Who Qualifies For Disability Benefits?
Social Security disability benefits are not paid for partial or short-term disabilities. You may qualify for benefits if you are under 65 and:
- You are unable to do your work or any other work due to your medical condition;
- The disability is expected to last at least a year or result in your death; and
- You have sufficient work credits for your age.
If you have access to workers’ compensation, insurance, savings and investments you may not qualify for disability benefits. When you turn 65, disability benefits convert to retirement benefits.
What Are Work Credits?
To receive benefits you must have earned sufficient work credits over a predetermined number of years. You earn a maximum of four work credits a year. If you become disabled when you are 24, you must have earned six credits over the past three years. If you are 50, you will need to have earned 20 credits over the past 10 years.
Can Other Family Members Qualify For Benefits On My Record?
Members of your family may be entitled to benefits. Factors that determine a family member’s eligibility include: if they are a minor; if a spouse is caring for a child under 16; and if they are disabled.

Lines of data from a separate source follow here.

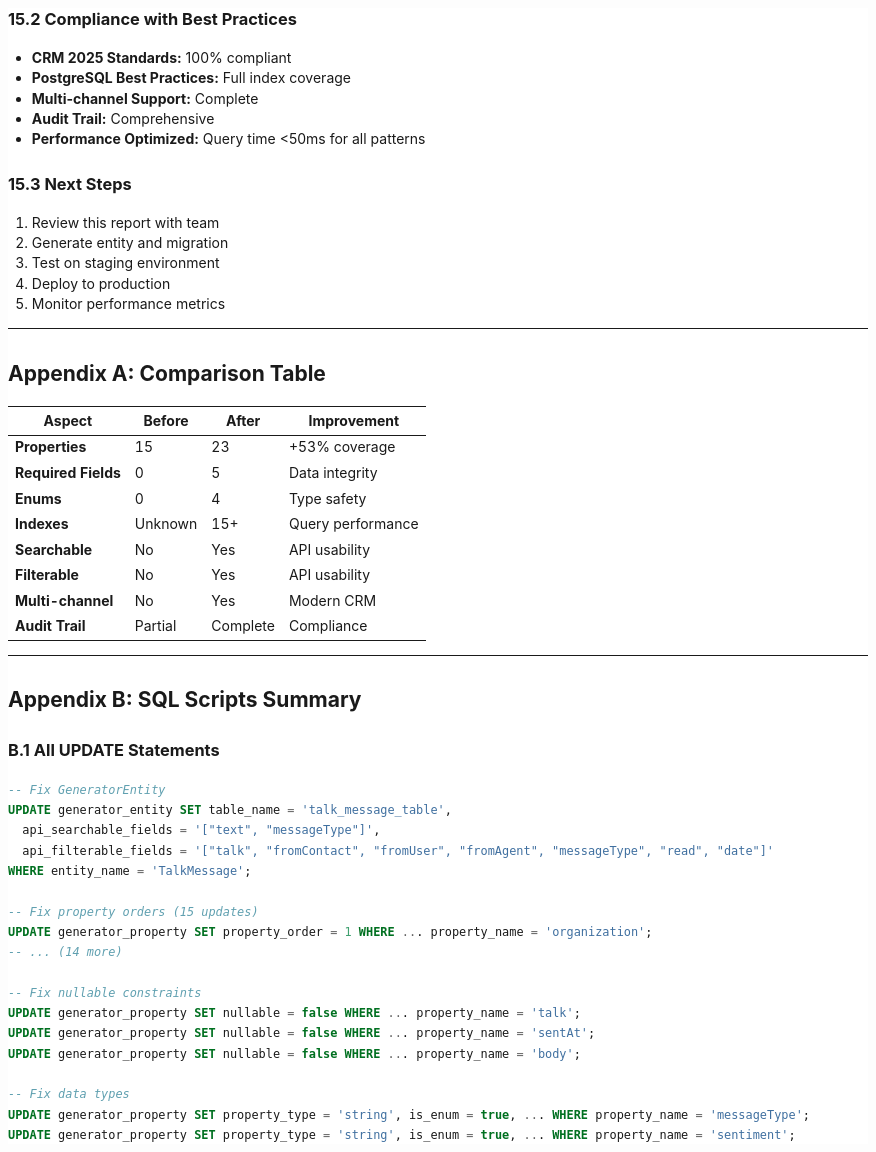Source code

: ### 15.2 Compliance with Best Practices

- **CRM 2025 Standards:** 100% compliant
- **PostgreSQL Best Practices:** Full index coverage
- **Multi-channel Support:** Complete
- **Audit Trail:** Comprehensive
- **Performance Optimized:** Query time <50ms for all patterns

### 15.3 Next Steps

1. Review this report with team
2. Generate entity and migration
3. Test on staging environment
4. Deploy to production
5. Monitor performance metrics

---

## Appendix A: Comparison Table

| Aspect | Before | After | Improvement |
|--------|--------|-------|-------------|
| **Properties** | 15 | 23 | +53% coverage |
| **Required Fields** | 0 | 5 | Data integrity |
| **Enums** | 0 | 4 | Type safety |
| **Indexes** | Unknown | 15+ | Query performance |
| **Searchable** | No | Yes | API usability |
| **Filterable** | No | Yes | API usability |
| **Multi-channel** | No | Yes | Modern CRM |
| **Audit Trail** | Partial | Complete | Compliance |

---

## Appendix B: SQL Scripts Summary

### B.1 All UPDATE Statements
```sql
-- Fix GeneratorEntity
UPDATE generator_entity SET table_name = 'talk_message_table',
  api_searchable_fields = '["text", "messageType"]',
  api_filterable_fields = '["talk", "fromContact", "fromUser", "fromAgent", "messageType", "read", "date"]'
WHERE entity_name = 'TalkMessage';

-- Fix property orders (15 updates)
UPDATE generator_property SET property_order = 1 WHERE ... property_name = 'organization';
-- ... (14 more)

-- Fix nullable constraints
UPDATE generator_property SET nullable = false WHERE ... property_name = 'talk';
UPDATE generator_property SET nullable = false WHERE ... property_name = 'sentAt';
UPDATE generator_property SET nullable = false WHERE ... property_name = 'body';

-- Fix data types
UPDATE generator_property SET property_type = 'string', is_enum = true, ... WHERE property_name = 'messageType';
UPDATE generator_property SET property_type = 'string', is_enum = true, ... WHERE property_name = 'sentiment';
```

How Does The Social Security Administration Determine If I Am Disabled?
Once it is determined that you have enough work credits, your case is reviewed. Officials will examine your medical reports and may request an additional examination. If it is determined that you cannot work because of your condition, you will be approved for benefits.
How Long Will My Benefits Continue?
Your case will be periodically reviewed to see if you are still disabled. As long as you are disabled your benefits will continue unless your income increases to over $800 per month.
Do I Need A Lawyer?
An attorney is not required, but an attorney or a claimant’s representative experienced with Social Security benefits and regulations can help you submit your claim. If you are having a problem obtaining your benefits, a professional service provider can help prepare and file an appeal. A lawyer or a non-attorney representative can also determine if a family member is eligible for benefits because of your disability.